(Saved data entries)
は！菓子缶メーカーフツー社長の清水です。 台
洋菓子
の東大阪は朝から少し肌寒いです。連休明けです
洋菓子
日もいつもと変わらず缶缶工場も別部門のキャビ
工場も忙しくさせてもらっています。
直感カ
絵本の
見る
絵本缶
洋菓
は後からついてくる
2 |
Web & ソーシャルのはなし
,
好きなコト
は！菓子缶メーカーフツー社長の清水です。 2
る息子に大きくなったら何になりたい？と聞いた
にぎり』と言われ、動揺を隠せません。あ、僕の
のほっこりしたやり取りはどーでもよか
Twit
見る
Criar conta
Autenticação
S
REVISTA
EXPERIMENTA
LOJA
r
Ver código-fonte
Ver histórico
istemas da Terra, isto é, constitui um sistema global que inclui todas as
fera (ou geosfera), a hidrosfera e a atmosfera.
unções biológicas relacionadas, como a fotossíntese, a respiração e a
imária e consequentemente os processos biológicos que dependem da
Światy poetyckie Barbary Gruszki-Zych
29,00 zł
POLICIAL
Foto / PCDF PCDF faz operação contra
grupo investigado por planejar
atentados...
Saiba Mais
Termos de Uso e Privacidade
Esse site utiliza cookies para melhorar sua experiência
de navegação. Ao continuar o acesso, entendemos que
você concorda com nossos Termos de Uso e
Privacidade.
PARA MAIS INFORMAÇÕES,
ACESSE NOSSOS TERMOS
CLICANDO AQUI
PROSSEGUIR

The task =>
Line by line, please reproduce the records exactly.

Task result =>
は！菓子缶メーカーフツー社長の清水です。 台
洋菓子
の東大阪は朝から少し肌寒いです。連休明けです
洋菓子
日もいつもと変わらず缶缶工場も別部門のキャビ
工場も忙しくさせてもらっています。
直感カ
絵本の
見る
絵本缶
洋菓
は後からついてくる
2 |
Web & ソーシャルのはなし
,
好きなコト
は！菓子缶メーカーフツー社長の清水です。 2
る息子に大きくなったら何になりたい？と聞いた
にぎり』と言われ、動揺を隠せません。あ、僕の
のほっこりしたやり取りはどーでもよか
Twit
見る
Criar conta
Autenticação
S
REVISTA
EXPERIMENTA
LOJA
r
Ver código-fonte
Ver histórico
istemas da Terra, isto é, constitui um sistema global que inclui todas as
fera (ou geosfera), a hidrosfera e a atmosfera.
unções biológicas relacionadas, como a fotossíntese, a respiração e a
imária e consequentemente os processos biológicos que dependem da
Światy poetyckie Barbary Gruszki-Zych
29,00 zł
POLICIAL
Foto / PCDF PCDF faz operação contra
grupo investigado por planejar
atentados...
Saiba Mais
Termos de Uso e Privacidade
Esse site utiliza cookies para melhorar sua experiência
de navegação. Ao continuar o acesso, entendemos que
você concorda com nossos Termos de Uso e
Privacidade.
PARA MAIS INFORMAÇÕES,
ACESSE NOSSOS TERMOS
CLICANDO AQUI
PROSSEGUIR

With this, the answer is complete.